COVID-19 has changed all of our lives in so many ways. We are still uncertain of the long term effects of the pandemic, both on societal norms and our physical and mental health. There has been a strong focus, and rightly so, on mental health during the pandemic. The fear and anxiety about exposure, isolation and change in routines have affected so many of us. But imagine if you had little control over your isolation or were not able to fully understand why you can’t continue with your normal daily routines.
While largely forgotten, there are a significant number of individuals in our community who have an intellectual and/or developmental disability (IDD) living on their own, with a caregiver or in a group home or institution. People with IDD were disproportionately isolated before COVID-19, and that isolation has only intensified during the pandemic. They also are especially vulnerable to the physical, mental and social effects of the pandemic and are at a greater risk of infection due to physical health problems, social circumstances and limitations in understanding.
Routine and predictability are important to people with IDD, and disruptions to usual activities can lead to additional mental and physical stress and even disruptive behaviors. For school aged people with IDD, there are questions about whether or not an equitable learning environment is fully possible with COVID protocols and restrictions.
Caregivers for people with IDD are also greatly impacted by the pandemic. Many use services in the community, such as in-home supports, respite and day care.

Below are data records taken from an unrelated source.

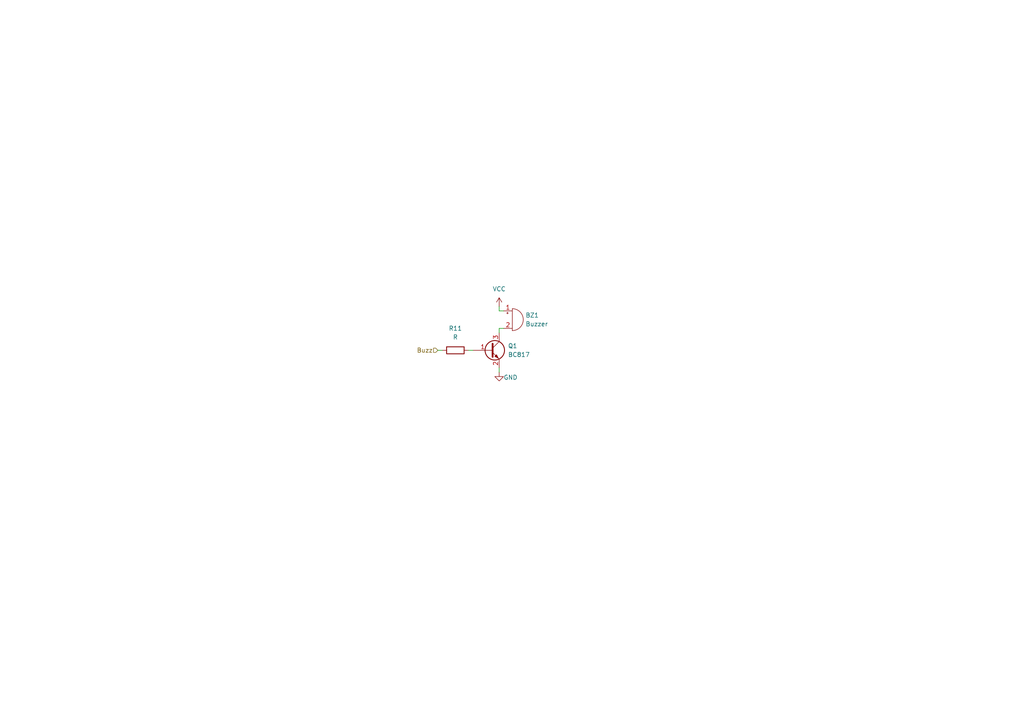
<source format=kicad_sch>
(kicad_sch
	(version 20231120)
	(generator "eeschema")
	(generator_version "8.0")
	(uuid "9354b01f-a889-4746-b01a-16da9a5078ec")
	(paper "A4")
	
	(wire
		(pts
			(xy 135.89 101.6) (xy 137.16 101.6)
		)
		(stroke
			(width 0)
			(type default)
		)
		(uuid "351e51b0-607f-4e25-b0ff-ce1460adf8aa")
	)
	(wire
		(pts
			(xy 144.78 90.17) (xy 144.78 88.9)
		)
		(stroke
			(width 0)
			(type default)
		)
		(uuid "49eecd9b-fb72-4d56-a4c5-febea022360b")
	)
	(wire
		(pts
			(xy 144.78 106.68) (xy 144.78 107.95)
		)
		(stroke
			(width 0)
			(type default)
		)
		(uuid "8307ebbe-0d61-4450-bad6-caa3ecf75f29")
	)
	(wire
		(pts
			(xy 144.78 95.25) (xy 146.05 95.25)
		)
		(stroke
			(width 0)
			(type default)
		)
		(uuid "ab921d7a-dd69-43f9-8647-f9dc37a18f6a")
	)
	(wire
		(pts
			(xy 144.78 95.25) (xy 144.78 96.52)
		)
		(stroke
			(width 0)
			(type default)
		)
		(uuid "f01ee183-69c9-46a5-843a-c7192ec861d8")
	)
	(wire
		(pts
			(xy 127 101.6) (xy 128.27 101.6)
		)
		(stroke
			(width 0)
			(type default)
		)
		(uuid "f4ce16a2-9c29-4708-bfa0-b6ba2897350c")
	)
	(wire
		(pts
			(xy 144.78 90.17) (xy 146.05 90.17)
		)
		(stroke
			(width 0)
			(type default)
		)
		(uuid "f60e6f4c-b89b-4373-88cf-96e68f19d316")
	)
	(hierarchical_label "Buzz"
		(shape input)
		(at 127 101.6 180)
		(fields_autoplaced yes)
		(effects
			(font
				(size 1.27 1.27)
			)
			(justify right)
		)
		(uuid "32bbd6c9-e073-414a-a310-4d1bb76e8893")
	)
	(symbol
		(lib_id "power:GND")
		(at 144.78 107.95 0)
		(unit 1)
		(exclude_from_sim no)
		(in_bom yes)
		(on_board yes)
		(dnp no)
		(uuid "3f6c44b6-35c8-4d8b-8b58-0fee1dc56321")
		(property "Reference" "#PWR06"
			(at 144.78 114.3 0)
			(effects
				(font
					(size 1.27 1.27)
				)
				(hide yes)
			)
		)
		(property "Value" "GND"
			(at 148.082 109.474 0)
			(effects
				(font
					(size 1.27 1.27)
				)
			)
		)
		(property "Footprint" ""
			(at 144.78 107.95 0)
			(effects
				(font
					(size 1.27 1.27)
				)
				(hide yes)
			)
		)
		(property "Datasheet" ""
			(at 144.78 107.95 0)
			(effects
				(font
					(size 1.27 1.27)
				)
				(hide yes)
			)
		)
		(property "Description" "Power symbol creates a global label with name \"GND\" , ground"
			(at 144.78 107.95 0)
			(effects
				(font
					(size 1.27 1.27)
				)
				(hide yes)
			)
		)
		(pin "1"
			(uuid "d35ad069-8493-443f-b29e-b9b8f532a218")
		)
		(instances
			(project "LifeCounter"
				(path "/16b3e55a-9d75-49bf-a6fe-25414eb3d7da/ea853267-6be5-4470-9fb8-da1c0cfa6c51"
					(reference "#PWR06")
					(unit 1)
				)
			)
		)
	)
	(symbol
		(lib_id "Device:R")
		(at 132.08 101.6 90)
		(unit 1)
		(exclude_from_sim no)
		(in_bom yes)
		(on_board yes)
		(dnp no)
		(fields_autoplaced yes)
		(uuid "77d69567-d016-4359-a324-f79cc55dfbdf")
		(property "Reference" "R11"
			(at 132.08 95.25 90)
			(effects
				(font
					(size 1.27 1.27)
				)
			)
		)
		(property "Value" "R"
			(at 132.08 97.79 90)
			(effects
				(font
					(size 1.27 1.27)
				)
			)
		)
		(property "Footprint" ""
			(at 132.08 103.378 90)
			(effects
				(font
					(size 1.27 1.27)
				)
				(hide yes)
			)
		)
		(property "Datasheet" "~"
			(at 132.08 101.6 0)
			(effects
				(font
					(size 1.27 1.27)
				)
				(hide yes)
			)
		)
		(property "Description" "Resistor"
			(at 132.08 101.6 0)
			(effects
				(font
					(size 1.27 1.27)
				)
				(hide yes)
			)
		)
		(pin "2"
			(uuid "a78bc19f-7d69-4f73-861d-be93131b72ff")
		)
		(pin "1"
			(uuid "339abde9-aa95-487d-aa55-6066a4d6b690")
		)
		(instances
			(project "LifeCounter"
				(path "/16b3e55a-9d75-49bf-a6fe-25414eb3d7da/ea853267-6be5-4470-9fb8-da1c0cfa6c51"
					(reference "R11")
					(unit 1)
				)
			)
		)
	)
	(symbol
		(lib_id "Transistor_BJT:BC817")
		(at 142.24 101.6 0)
		(unit 1)
		(exclude_from_sim no)
		(in_bom yes)
		(on_board yes)
		(dnp no)
		(fields_autoplaced yes)
		(uuid "b633b6b6-9825-4bb1-8600-8f039c23d077")
		(property "Reference" "Q1"
			(at 147.32 100.3299 0)
			(effects
				(font
					(size 1.27 1.27)
				)
				(justify left)
			)
		)
		(property "Value" "BC817"
			(at 147.32 102.8699 0)
			(effects
				(font
					(size 1.27 1.27)
				)
				(justify left)
			)
		)
		(property "Footprint" "Package_TO_SOT_SMD:SOT-23"
			(at 147.32 103.505 0)
			(effects
				(font
					(size 1.27 1.27)
					(italic yes)
				)
				(justify left)
				(hide yes)
			)
		)
		(property "Datasheet" "https://www.onsemi.com/pub/Collateral/BC818-D.pdf"
			(at 142.24 101.6 0)
			(effects
				(font
					(size 1.27 1.27)
				)
				(justify left)
				(hide yes)
			)
		)
		(property "Description" "0.8A Ic, 45V Vce, NPN Transistor, SOT-23"
			(at 142.24 101.6 0)
			(effects
				(font
					(size 1.27 1.27)
				)
				(hide yes)
			)
		)
		(pin "3"
			(uuid "2ed76530-015c-4146-b0ec-450192adb7c7")
		)
		(pin "2"
			(uuid "f83aa717-784c-4124-8672-a8b9197897bf")
		)
		(pin "1"
			(uuid "08b96801-726f-4abe-b6b1-221b4173920a")
		)
		(instances
			(project "LifeCounter"
				(path "/16b3e55a-9d75-49bf-a6fe-25414eb3d7da/ea853267-6be5-4470-9fb8-da1c0cfa6c51"
					(reference "Q1")
					(unit 1)
				)
			)
		)
	)
	(symbol
		(lib_id "Device:Buzzer")
		(at 148.59 92.71 0)
		(unit 1)
		(exclude_from_sim no)
		(in_bom yes)
		(on_board yes)
		(dnp no)
		(fields_autoplaced yes)
		(uuid "c9042a77-53ba-4775-9652-4b6349e5a341")
		(property "Reference" "BZ1"
			(at 152.4 91.4399 0)
			(effects
				(font
					(size 1.27 1.27)
				)
				(justify left)
			)
		)
		(property "Value" "Buzzer"
			(at 152.4 93.9799 0)
			(effects
				(font
					(size 1.27 1.27)
				)
				(justify left)
			)
		)
		(property "Footprint" ""
			(at 147.955 90.17 90)
			(effects
				(font
					(size 1.27 1.27)
				)
				(hide yes)
			)
		)
		(property "Datasheet" "~"
			(at 147.955 90.17 90)
			(effects
				(font
					(size 1.27 1.27)
				)
				(hide yes)
			)
		)
		(property "Description" "Buzzer, polarized"
			(at 148.59 92.71 0)
			(effects
				(font
					(size 1.27 1.27)
				)
				(hide yes)
			)
		)
		(pin "2"
			(uuid "41e104c2-b415-468e-9167-3cb4bddf6a9b")
		)
		(pin "1"
			(uuid "9387f3a9-06a7-4356-b8a7-11a7919a6fba")
		)
		(instances
			(project "LifeCounter"
				(path "/16b3e55a-9d75-49bf-a6fe-25414eb3d7da/ea853267-6be5-4470-9fb8-da1c0cfa6c51"
					(reference "BZ1")
					(unit 1)
				)
			)
		)
	)
	(symbol
		(lib_id "power:VCC")
		(at 144.78 88.9 0)
		(unit 1)
		(exclude_from_sim no)
		(in_bom yes)
		(on_board yes)
		(dnp no)
		(fields_autoplaced yes)
		(uuid "cfedd1ed-8ee4-4d59-965f-8951146005d8")
		(property "Reference" "#PWR03"
			(at 144.78 92.71 0)
			(effects
				(font
					(size 1.27 1.27)
				)
				(hide yes)
			)
		)
		(property "Value" "VCC"
			(at 144.78 83.82 0)
			(effects
				(font
					(size 1.27 1.27)
				)
			)
		)
		(property "Footprint" ""
			(at 144.78 88.9 0)
			(effects
				(font
					(size 1.27 1.27)
				)
				(hide yes)
			)
		)
		(property "Datasheet" ""
			(at 144.78 88.9 0)
			(effects
				(font
					(size 1.27 1.27)
				)
				(hide yes)
			)
		)
		(property "Description" "Power symbol creates a global label with name \"VCC\""
			(at 144.78 88.9 0)
			(effects
				(font
					(size 1.27 1.27)
				)
				(hide yes)
			)
		)
		(pin "1"
			(uuid "1844f2c8-47b9-454f-8b5d-d5ae770dca7e")
		)
		(instances
			(project "LifeCounter"
				(path "/16b3e55a-9d75-49bf-a6fe-25414eb3d7da/ea853267-6be5-4470-9fb8-da1c0cfa6c51"
					(reference "#PWR03")
					(unit 1)
				)
			)
		)
	)
)

</source>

These services allow caregivers to work, shop and get a break from caregiving demands, which in some cases can mean total care (feeding, dressing, bathing) 24 hours a day, seven days per week.

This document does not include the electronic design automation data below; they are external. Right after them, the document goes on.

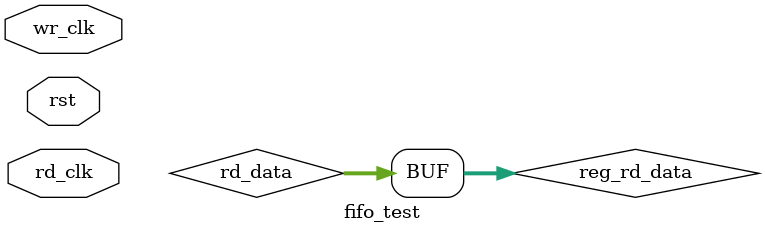
<source format=v>

module fifo_test(
    input   wr_clk,
    input   rst,
    input   rd_clk
   );

wire wr_full;
wire almost_full;
wire rd_empty;
wire almost_empty;
wire [11:0] rd_data;

reg [11:0] reg_rd_data;
reg [11:0] wr_data;
reg wr_en;
reg rd_en;

fifo_t u_fifo_t(
    .wr_clk(wr_clk),                // input
  .wr_rst(!rst),                // input
  .wr_en(wr_en),                  // input
  .wr_data(wr_data),              // input [7:0]
  .wr_full(wr_full),              // output
  .almost_full(almost_full),      // output
  .rd_clk(rd_clk),                // input
  .rd_rst(!rst),                // input
  .rd_en(rd_en),                  // input
  .rd_data(rd_data),              // output [7:0]
  .rd_empty(rd_empty),            // output
  .almost_empty(almost_empty)     // output
);

always @(posedge wr_clk or negedge rst) begin
    if(!rst) begin
        wr_data <= 'b0;
    end
    else if(wr_en == 1'b1) begin
        wr_data <= wr_data + 1'b1;
    end
    else begin
        wr_data <= wr_data;
    end
end

always @(posedge wr_clk or negedge rst) begin
    if(!rst) begin
        wr_en <= 'b0;
    end
    else if(wr_data >= 12'd2049) begin
        wr_en <= 1'b0;
    end
    else begin
        wr_en <= 1'b1;
    end
end

always @(posedge rd_clk or negedge rst) begin
    if(!rst) begin
        rd_en <= 'b0;
    end
    else if(wr_data == 'd2050) begin
        rd_en <= 1'b1;
    end
    else if(almost_empty == 1'b1) begin
        rd_en <= 1'b0;
    end
    else begin
        rd_en <= rd_en;
    end
end

        
always @(*) begin
    reg_rd_data <= rd_data;
end

endmodule
</source>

Due to COVID-19 restrictions, some community services cannot be offered or are offered at limited capacity, leaving caregivers to balance work and their own self-care without the level of services and supports they experienced before COVID-19. For those people with IDD living in group homes or institutions, families may be limited in their ability to visit their loved one, and some are not allowed to visit in-person at all.

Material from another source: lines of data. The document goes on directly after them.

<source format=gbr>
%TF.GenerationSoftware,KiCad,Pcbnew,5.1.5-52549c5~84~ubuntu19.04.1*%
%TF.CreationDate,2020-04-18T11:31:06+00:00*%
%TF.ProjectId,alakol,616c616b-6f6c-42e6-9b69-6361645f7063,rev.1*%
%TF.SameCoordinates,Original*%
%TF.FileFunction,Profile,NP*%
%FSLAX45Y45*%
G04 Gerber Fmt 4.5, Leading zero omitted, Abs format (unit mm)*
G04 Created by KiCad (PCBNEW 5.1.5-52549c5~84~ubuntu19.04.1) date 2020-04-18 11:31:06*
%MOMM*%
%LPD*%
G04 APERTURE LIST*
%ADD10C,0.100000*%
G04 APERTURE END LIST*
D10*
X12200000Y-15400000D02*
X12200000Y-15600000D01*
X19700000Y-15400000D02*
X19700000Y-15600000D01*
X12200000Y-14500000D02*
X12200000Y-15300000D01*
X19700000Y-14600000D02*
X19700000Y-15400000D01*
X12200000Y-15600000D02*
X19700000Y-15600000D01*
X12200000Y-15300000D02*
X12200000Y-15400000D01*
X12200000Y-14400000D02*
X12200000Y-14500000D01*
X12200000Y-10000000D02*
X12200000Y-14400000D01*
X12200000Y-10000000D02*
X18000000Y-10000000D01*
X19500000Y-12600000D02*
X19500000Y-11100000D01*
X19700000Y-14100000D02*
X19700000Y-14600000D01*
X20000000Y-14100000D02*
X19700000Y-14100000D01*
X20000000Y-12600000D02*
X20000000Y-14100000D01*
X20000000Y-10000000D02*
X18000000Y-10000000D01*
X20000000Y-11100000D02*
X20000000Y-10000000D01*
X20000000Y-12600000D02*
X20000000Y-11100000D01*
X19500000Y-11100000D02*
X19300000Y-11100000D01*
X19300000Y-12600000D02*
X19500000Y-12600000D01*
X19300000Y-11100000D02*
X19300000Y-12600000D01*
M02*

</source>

With the holiday season upon us, people with IDD, their families and their caregivers need your love and support more than ever. If you know a family or caregiver of a person with IDD, reach out to show you care. Offer to help with grocery shopping, laundry or shoveling the driveway and sidewalks. Or maybe just be a listening ear when times are especially stressful and tough. If you know a person with IDD, call or FaceTime to say hello and ask how they are doing. Take a few minutes and engage them in a virtual game of checkers, watch their favorite video, or read them a section from their favorite book. Advocate for them. Help them advocate for themselves. Make sure their rights to equal education, full inclusion in their communities, and ability to make decisions are enforced and respected.
Anything you can do makes a significant impact and breaks the isolation. Be the “gift” a person with IDD and their caregiver needs this holiday season. They deserve it.
Theresa Lewis is executive director of The Arc of East Central Iowa.